Roberto O’Farrill Corona/ Periodista católico
En aquellos tiempos en los que Jesús caminaba por nuestro mundo, las personas que padecían la lepra eran dolorosos retratos de la existencia humana, eran hombres prohibidos atrapados es sus propias llagas, hundidos en terrores, hijos de la muerte que se escondía detrás de sus ojos, individuos de risa olvidada, de invisible esperanza.
Debido a su raudo contagio por contacto, la lepra acentuó entre el pueblo de Dios las ideas acerca de la impureza, ideas que luego se convirtieron en preceptos que llegaron a prohibir toda cercanía con los impuros leprosos a fin de evitar la transmisión de su impureza con la consecuente maldición divina. Nadie comprendía la causa de aquella impureza en tanto que el leproso vivía y moría sabiéndose un maldito, un olvidado de Dios que sobrevivía con la perspectiva segura del sheol como el único destino eterno tras su muerte.
Arrojados de su entorno, arrancados de los suyos, los leprosos quedaban confinados a vivir en las grutas afuera de las ciudades, en comunidades conformadas por otros como ellos, entre la escoria de los despreciables, sin más esperanza que la muerte.
Uno de aquellos días del Señor en la tierra, un pobre hombre, miserable leproso, se atrevió a acercarse a Jesús sabiendo que no podría exigir nada porque su condición no le permitía ya nada. Descompuesto en todo su ser, era un hombre colapsado, llagado por fuera y muerto por dentro. Lo sabía, y aunque calculó el rechazo doloroso, el desprecio humillante y tal vez el castigo de lapidación, vio que no tenía más que perder, y arriesgando restos de su dignidad herida, y habiendo escuchado que el joven nazareno curaba enfermos y expulsaba demonios, en su corazón supo que él podría expulsar el mal de su cuerpo y volverlo grato a Dios para dejar de ser un maldito: “suplicándole y, puesto de rodillas, le dice: -Si quieres, puedes limpiarme” (Mc 1,40), y aunque en su súplica no pidió ser curado, él sabía que Jesús tenía el poder de devolverle la pureza que lo libraría del mal que se había instalado en todo su cuerpo. En efecto, aquel leproso buscaba, por sobre todo mal, la reconciliación con Dios, y sin una conciencia de lo que hoy es el sacramento de la Penitencia, supo que Jesús le podría conceder eso que necesitaba y que por él mismo no podría jamás alcanzar.
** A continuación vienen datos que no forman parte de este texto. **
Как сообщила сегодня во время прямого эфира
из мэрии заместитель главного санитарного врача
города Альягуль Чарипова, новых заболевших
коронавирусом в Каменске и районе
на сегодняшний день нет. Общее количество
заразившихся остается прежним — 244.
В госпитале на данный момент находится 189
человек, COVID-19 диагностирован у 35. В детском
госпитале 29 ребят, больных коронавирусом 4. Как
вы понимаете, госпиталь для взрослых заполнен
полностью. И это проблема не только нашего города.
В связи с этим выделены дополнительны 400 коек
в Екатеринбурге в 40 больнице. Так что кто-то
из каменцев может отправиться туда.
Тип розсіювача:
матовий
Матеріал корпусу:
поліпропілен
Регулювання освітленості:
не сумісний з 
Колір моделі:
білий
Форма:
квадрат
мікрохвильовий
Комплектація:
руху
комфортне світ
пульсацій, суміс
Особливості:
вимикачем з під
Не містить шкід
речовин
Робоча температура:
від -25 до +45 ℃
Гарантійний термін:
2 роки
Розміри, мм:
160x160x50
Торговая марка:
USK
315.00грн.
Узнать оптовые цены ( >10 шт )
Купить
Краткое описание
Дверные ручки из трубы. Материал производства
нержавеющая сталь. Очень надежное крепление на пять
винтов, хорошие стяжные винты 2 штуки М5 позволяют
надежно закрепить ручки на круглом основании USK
Así que le salió al paso y le suplicó, y sus oídos escucharon el cumplimiento de su anhelo, y sus ojos vieron lo que nunca habían visto, y su cuerpo herido sintió una caricia: “Compadecido de él, extendió su mano, lo tocó y le dijo: -Quiero; queda limpio. Y al instante, le desapareció la lepra y quedó limpio” (Mc 1,41-42).
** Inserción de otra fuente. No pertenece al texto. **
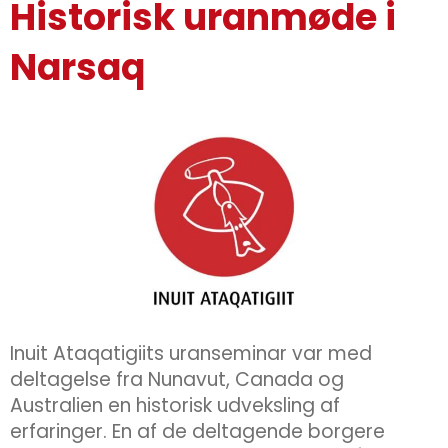
Historisk uranmøde i
Narsaq
Inuit Ataqatigiits uranseminar var med
deltagelse fra Nunavut, Canada og
Australien en historisk udveksling af
erfaringer. En af de deltagende borgere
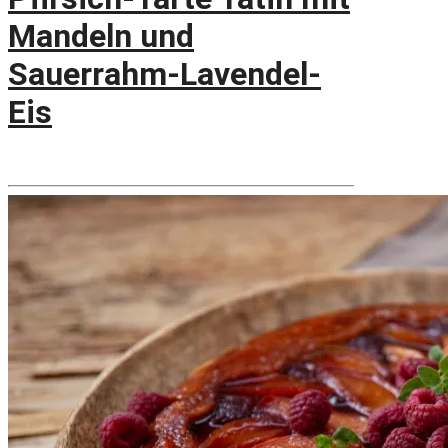
Mandeln und
Sauerrahm-Lavendel-
Eis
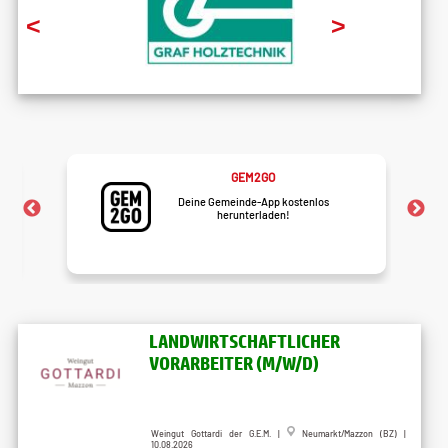
<
>
GEM2GO
Deine Gemeinde-App kostenlos
herunterladen!
LANDWIRTSCHAFTLICHER
VORARBEITER (M/W/D)
Weingut Gottardi der G.E.M.
|
Neumarkt/Mazzon (BZ)
|
10.08.2026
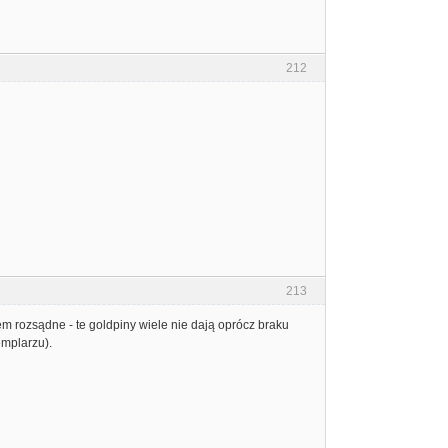
212
213
em rozsądne - te goldpiny wiele nie dają oprócz braku
emplarzu).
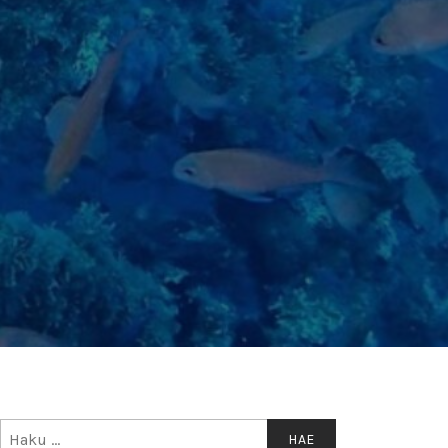
Haku:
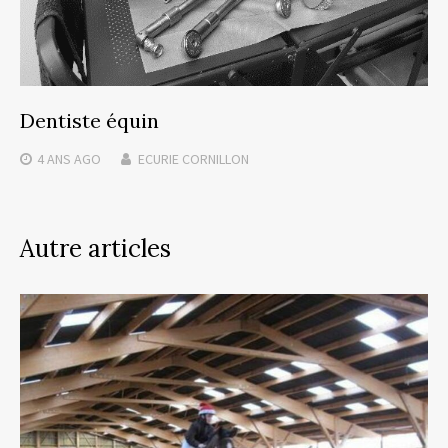
Dentiste équin
4 ANS
AGO
ECURIE CORNILLON
Autre articles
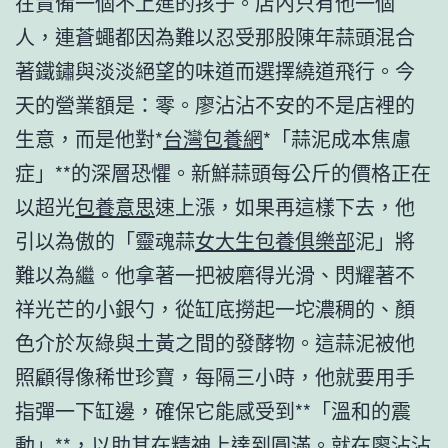
在責備一個不上進的孩子。店內只有他一個
人，連蒼蠅都因為難以忍受那股陳年蒜頭混合
著鐵鏽與淡淡絕望的味道而選擇繞道飛行。今
天的營業額是：零。廖沾沾不安的不是店裡的
生意，而是他對*
台灣包養網
*「蒜泥成本焦慮
症」**的深層恐懼。新鮮蒜頭每公斤的價格正在
以超光
包養意思
速上漲，如果再這樣下去，他
引以為傲的「靈魂蒜
女大生包養俱樂部
泥」將
難以為繼。他拿著一把被磨得光滑、閃耀著不
祥光芒的小銀勺，從缸底撈起一坨濃稠的、顏
色介於灰綠與土黃之間的發酵物。這蒜泥被他
照顧得像稀世珍寶，每隔三小時，他就要用手
指彈一下缸邊，確保它能感受到**「溫和的震
動」**，以助其在精神上達到圓滿。就在廖沾沾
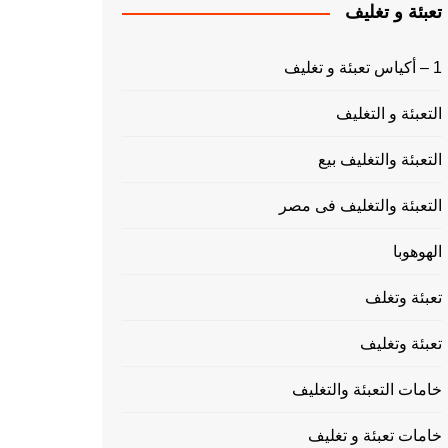
تعبئة و تغليف
1 – أكياس تعبئة و تغليف
التعبئة و التغليف
التعبئة والتغليف بيع
التعبئة والتغليف فى مصر
الهوهوبا
تعبئة وتغلف
تعبئة وتغليف
خامات التعبئة والتغليف
خامات تعبئة و تغليف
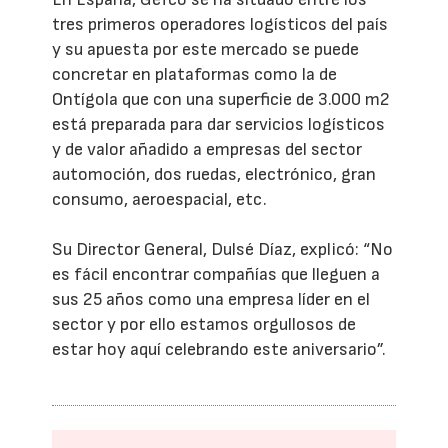
tres primeros operadores logísticos del país
y su apuesta por este mercado se puede
concretar en plataformas como la de
Ontígola que con una superficie de 3.000 m2
está preparada para dar servicios logísticos
y de valor añadido a empresas del sector
automoción, dos ruedas, electrónico, gran
consumo, aeroespacial, etc.
Su Director General, Dulsé Díaz, explicó: “No
es fácil encontrar compañías que lleguen a
sus 25 años como una empresa líder en el
sector y por ello estamos orgullosos de
estar hoy aquí celebrando este aniversario”.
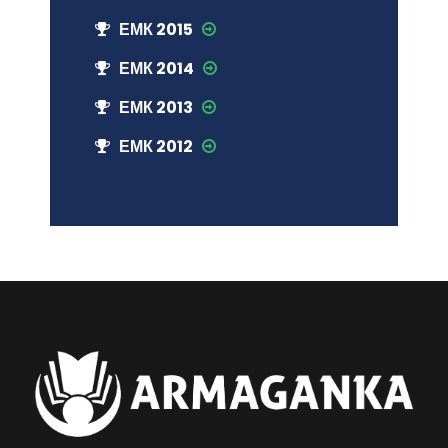
ЕМК 2015
ЕМК 2014
ЕМК 2013
ЕМК 2012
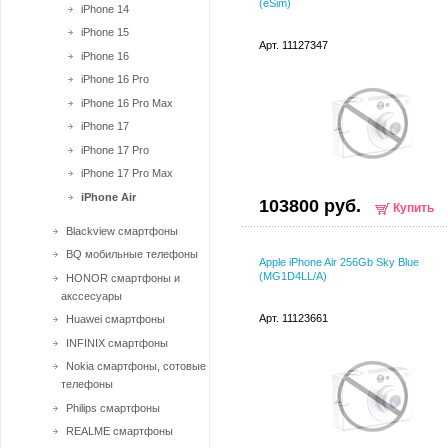
(eSim)
iPhone 14
iPhone 15
Арт. 11127347
iPhone 16
iPhone 16 Pro
iPhone 16 Pro Max
iPhone 17
iPhone 17 Pro
iPhone 17 Pro Max
iPhone Air
103800 руб.
Купить
Blackview смартфоны
BQ мобильные телефоны
Apple iPhone Air 256Gb Sky Blue
(MG1D4LL/A)
HONOR смартфоны и
акссесуары
Арт. 11123661
Huawei смартфоны
INFINIX смартфоны
Nokia смартфоны, сотовые
телефоны
Philips смартфоны
REALME смартфоны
En cuanto Jesús extendió su mano tocó al hombre herido, roto, llagado, deforme, y con el roce de su mano le hizo sentirse seguro y amado, y luego lo envolvió con sus brazos y lo atrajo hacia sí en un abrazo de amor perfecto, infinito, divino; lo estrechó junto a su corazón en uno de esos abrazos que entregan todo y que nada piden.
Dios no pone condiciones para amar, Dios ama a cada uno de sus hijos si está en gracia y también si no lo está, y es por medio del sacramento de la Reconciliación como cada uno vuelve a Él quedando limpio y con una renovada oportunidad de vivir. Es un volver a empezar que siempre está disponible para los hijos de Dios a partir de la Redención concretada por Cristo-Jesús.
Lepras de nuestro tiempo son las adicciones, dependencias, rencores, enojos, envidias, odios, discriminaciones, todo aquello que conforma la miseria humana. Lograr reconocer las propias lepras, como todo aquello que nos aparta de Dios y nos aleja de los demás, nos obliga a suplicar al Señor que nos limpie de todo ello, pues en la súplica va la certeza de que Él así lo hará; y luego de reconocer las propias, habrá que identificar las lepras que les hemos colocado a los demás a manera de etiquetas, y que han venido a ser todo aquello que nos predispone en contra de los otros y que no son más que un lamentable pretexto para mantenerlos alejados de nuestras vidas.
Tal parece que hoy que todos queremos ver impurezas en los demás al igual que los demás quieren ver impurezas en nosotros. Así no se puede vivir como hijos de Dios, como hermanos, ni es posible alcanzar el ideal cristiano de amarse los unos a los otros tal como el Señor nos ha amado. Dejemos a Dios ser Dios para escucharle decir “Quiero, queda limpio”.